Epidural Blood Patch Procedure

If other methods are not functioning, an epidural blood patch may be the best choice for pain management. The procedure is relatively simple. Blood is taken from the patient’s arm and injected into the puncture site or near it. The patient will need to stay still until the blood has a chance to coagulate and block the leak. A blood patch is effective 90% of the time. When it fails, a second patch is effective 95% of the time.

A patch can be done as an outpatient procedure, as long as someone else is responsible for transportation. The patient will need to rest for at least a day after the patch and should not lift anything heavy or do any strenuous exercises.

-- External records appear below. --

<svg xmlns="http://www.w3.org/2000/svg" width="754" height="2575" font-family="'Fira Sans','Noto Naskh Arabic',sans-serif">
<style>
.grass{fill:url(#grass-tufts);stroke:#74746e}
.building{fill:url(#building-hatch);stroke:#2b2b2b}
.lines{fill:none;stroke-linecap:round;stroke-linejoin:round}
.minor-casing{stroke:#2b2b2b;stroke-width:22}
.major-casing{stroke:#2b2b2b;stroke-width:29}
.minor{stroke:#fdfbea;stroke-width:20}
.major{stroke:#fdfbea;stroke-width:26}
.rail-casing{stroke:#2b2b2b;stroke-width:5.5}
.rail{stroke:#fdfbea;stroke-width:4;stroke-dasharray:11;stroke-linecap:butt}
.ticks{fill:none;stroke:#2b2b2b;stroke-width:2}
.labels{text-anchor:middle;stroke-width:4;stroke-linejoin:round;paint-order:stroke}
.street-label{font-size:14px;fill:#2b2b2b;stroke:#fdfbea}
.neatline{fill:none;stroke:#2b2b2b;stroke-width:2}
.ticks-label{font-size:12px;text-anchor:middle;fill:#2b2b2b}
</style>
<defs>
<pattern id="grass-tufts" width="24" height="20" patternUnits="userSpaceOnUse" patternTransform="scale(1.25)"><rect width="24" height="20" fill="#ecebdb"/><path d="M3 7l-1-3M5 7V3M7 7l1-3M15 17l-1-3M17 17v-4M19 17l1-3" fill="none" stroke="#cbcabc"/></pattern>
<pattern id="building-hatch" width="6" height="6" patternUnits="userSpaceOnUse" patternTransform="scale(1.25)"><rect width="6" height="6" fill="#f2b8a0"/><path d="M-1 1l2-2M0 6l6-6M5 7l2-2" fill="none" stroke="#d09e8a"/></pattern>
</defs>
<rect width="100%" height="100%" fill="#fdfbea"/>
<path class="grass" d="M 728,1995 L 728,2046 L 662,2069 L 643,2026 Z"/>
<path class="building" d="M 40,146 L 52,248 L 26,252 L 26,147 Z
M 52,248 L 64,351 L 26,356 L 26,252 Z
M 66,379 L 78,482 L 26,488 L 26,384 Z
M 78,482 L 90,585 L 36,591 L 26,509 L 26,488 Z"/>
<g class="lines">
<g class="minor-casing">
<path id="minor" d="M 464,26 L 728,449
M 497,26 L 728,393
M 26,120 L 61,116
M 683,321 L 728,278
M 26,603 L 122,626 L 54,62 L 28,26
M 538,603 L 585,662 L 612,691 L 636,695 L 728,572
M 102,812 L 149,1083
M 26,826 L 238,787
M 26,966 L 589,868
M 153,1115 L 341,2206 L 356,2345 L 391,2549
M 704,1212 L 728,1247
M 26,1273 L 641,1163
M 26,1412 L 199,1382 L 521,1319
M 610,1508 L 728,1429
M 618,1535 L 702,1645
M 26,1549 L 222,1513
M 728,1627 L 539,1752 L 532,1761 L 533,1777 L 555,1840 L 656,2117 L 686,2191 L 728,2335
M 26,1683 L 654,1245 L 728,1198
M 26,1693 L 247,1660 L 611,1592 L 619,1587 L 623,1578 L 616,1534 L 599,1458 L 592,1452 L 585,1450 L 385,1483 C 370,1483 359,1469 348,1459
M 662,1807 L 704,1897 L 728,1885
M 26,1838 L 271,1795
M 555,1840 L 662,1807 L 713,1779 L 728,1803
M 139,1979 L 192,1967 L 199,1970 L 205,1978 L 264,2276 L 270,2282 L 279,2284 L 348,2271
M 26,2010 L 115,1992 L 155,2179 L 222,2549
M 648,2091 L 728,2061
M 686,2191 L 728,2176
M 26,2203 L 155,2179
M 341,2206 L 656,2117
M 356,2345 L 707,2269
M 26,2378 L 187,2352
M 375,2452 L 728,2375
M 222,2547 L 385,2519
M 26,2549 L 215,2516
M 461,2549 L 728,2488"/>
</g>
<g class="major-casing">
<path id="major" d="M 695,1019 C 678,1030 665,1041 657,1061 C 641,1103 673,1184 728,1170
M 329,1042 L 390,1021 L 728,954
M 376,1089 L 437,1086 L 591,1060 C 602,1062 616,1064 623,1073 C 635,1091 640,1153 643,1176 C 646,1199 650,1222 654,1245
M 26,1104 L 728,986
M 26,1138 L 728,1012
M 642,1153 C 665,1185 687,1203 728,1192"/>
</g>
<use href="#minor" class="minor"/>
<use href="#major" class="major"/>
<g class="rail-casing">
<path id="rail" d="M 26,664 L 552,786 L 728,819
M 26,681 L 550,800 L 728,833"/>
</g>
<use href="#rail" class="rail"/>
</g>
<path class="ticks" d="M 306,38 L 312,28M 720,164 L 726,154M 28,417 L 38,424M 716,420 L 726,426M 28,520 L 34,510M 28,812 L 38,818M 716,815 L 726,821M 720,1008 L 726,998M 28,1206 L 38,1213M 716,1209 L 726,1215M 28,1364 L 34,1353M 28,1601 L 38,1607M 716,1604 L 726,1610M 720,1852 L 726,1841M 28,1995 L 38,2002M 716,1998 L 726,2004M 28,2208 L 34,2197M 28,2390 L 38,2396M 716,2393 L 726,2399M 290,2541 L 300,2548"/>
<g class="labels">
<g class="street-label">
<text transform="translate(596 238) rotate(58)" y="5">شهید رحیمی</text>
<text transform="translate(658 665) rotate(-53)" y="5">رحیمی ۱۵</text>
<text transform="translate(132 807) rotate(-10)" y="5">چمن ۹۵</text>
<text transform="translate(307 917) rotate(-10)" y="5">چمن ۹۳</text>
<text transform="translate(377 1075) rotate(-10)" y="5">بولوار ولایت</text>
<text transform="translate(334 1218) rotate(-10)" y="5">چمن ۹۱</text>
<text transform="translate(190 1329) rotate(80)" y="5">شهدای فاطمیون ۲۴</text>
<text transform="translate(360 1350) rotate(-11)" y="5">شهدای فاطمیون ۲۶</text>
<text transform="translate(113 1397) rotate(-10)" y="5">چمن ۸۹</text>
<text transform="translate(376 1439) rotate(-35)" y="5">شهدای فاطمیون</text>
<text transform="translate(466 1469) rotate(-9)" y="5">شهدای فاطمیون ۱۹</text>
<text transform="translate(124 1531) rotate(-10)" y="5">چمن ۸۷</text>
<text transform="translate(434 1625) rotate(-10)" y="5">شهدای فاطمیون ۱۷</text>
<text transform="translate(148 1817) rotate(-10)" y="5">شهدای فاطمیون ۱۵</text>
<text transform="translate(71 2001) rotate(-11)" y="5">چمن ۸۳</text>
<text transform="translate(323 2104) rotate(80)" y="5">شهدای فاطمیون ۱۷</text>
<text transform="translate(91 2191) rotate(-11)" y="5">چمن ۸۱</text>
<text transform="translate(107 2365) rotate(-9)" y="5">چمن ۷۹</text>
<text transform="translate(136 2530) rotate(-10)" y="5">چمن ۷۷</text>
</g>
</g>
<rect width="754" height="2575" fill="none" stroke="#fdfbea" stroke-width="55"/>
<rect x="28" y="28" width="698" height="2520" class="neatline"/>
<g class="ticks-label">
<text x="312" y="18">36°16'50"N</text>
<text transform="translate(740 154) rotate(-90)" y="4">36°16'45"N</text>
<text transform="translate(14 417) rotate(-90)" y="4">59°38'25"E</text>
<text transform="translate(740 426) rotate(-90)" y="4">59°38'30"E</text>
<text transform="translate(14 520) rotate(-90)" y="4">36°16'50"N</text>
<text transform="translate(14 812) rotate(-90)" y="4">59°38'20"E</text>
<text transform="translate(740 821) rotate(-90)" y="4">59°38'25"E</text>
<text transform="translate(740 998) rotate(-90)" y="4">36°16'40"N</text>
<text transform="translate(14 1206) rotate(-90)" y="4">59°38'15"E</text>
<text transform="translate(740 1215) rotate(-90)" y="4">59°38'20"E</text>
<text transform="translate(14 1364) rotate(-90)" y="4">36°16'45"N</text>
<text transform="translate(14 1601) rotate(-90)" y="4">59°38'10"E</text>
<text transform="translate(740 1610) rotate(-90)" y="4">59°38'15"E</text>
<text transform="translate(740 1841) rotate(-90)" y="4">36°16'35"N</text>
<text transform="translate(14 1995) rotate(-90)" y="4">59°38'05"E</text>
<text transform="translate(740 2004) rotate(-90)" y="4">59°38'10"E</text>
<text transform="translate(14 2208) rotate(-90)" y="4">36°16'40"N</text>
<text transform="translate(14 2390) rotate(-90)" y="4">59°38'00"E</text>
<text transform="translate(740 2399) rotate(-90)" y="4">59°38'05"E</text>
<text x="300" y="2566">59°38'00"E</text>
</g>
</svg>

Care will also need to be taken to ensure the injection site does not develop an infection. Any type of infection near the spinal cord can be very dangerous. For this reason, the doctor will refuse to do the procedure if the patient is ill.

Other possible methods of easing the pain include injecting saline into the spine, just outside the membrane or giving the patient caffeine via IV. The caffeine constricts blood vessels and relieves pain within a few short hours. The saline injection provides only temporary relief by compressing the spine and blocking the leak. However, the solution is usually absorbed rapidly into the body and the pain starts up again.

A spinal headache is an extremely unpleasant side effect of invasive spinal procedure. Even minor procedures may result in spinal fluid leaks and low pressure. When standard treatments don’t work, the best pain management option is a blood patch.